Di Maio ribadisce da giorni la sua volontà di andare al governo, sia quel che sia. Perché sa bene che questa potrebbe essere la sua ultima occasione. Perché non è scontato un successo del Movimento a eventuali elezioni future. E perché sa bene che, in caso di fallimento, potrebbe essergli addebitato l’onere della sconfitta, con conseguente subentro di un nuovo generale (sempre lui, Di Battista).
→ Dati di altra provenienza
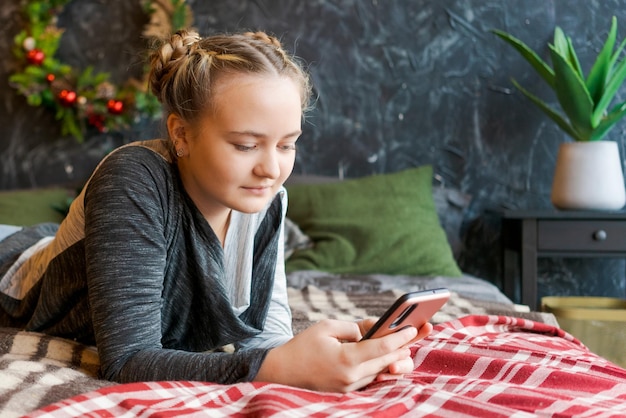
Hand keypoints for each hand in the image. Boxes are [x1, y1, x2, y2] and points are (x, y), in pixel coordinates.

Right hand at [255, 318, 428, 392]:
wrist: (282, 372)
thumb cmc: (303, 347)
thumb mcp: (327, 327)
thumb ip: (354, 327)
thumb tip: (374, 329)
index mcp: (346, 359)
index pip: (382, 348)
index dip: (401, 337)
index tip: (415, 327)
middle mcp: (351, 377)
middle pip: (387, 361)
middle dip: (405, 345)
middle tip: (422, 330)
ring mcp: (350, 387)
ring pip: (381, 370)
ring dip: (396, 356)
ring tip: (410, 342)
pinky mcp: (347, 391)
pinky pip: (371, 377)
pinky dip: (381, 365)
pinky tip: (392, 355)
Per questo media, tratta e prova a portare a casa il risultato. Auspicato anche da Davide Casaleggio: «Troveremo una soluzione». E per questo sta accettando il ridimensionamento dei suoi uomini. Come potrebbe accadere per Vincenzo Spadafora, responsabile delle relazioni istituzionali, e per Laura Castelli. Vittime del fuoco incrociato di dossieraggi e spionaggi. Nella visione onirica e tendenziosamente affettiva di Beppe Grillo, il Movimento 5 Stelle doveva essere «un corpo solo, un’anima sola». Un luogo immateriale dove tutta la «comunità» navigava insieme verso il bel sol dell’avvenire. Ma la realtà è impietosa. E così ormai da giorni volano dossier, veline, soffiate, chat. L’obiettivo è la character assassination, la distruzione della credibilità e della reputazione del rivale. Metodo già usato più volte nel Movimento. Basti pensare al dossier su Marcello De Vito, alla registrazione diffusa ad arte di Ugo Forello e alle lettere anonime contro Roberto Cotti (che poi non fu ricandidato).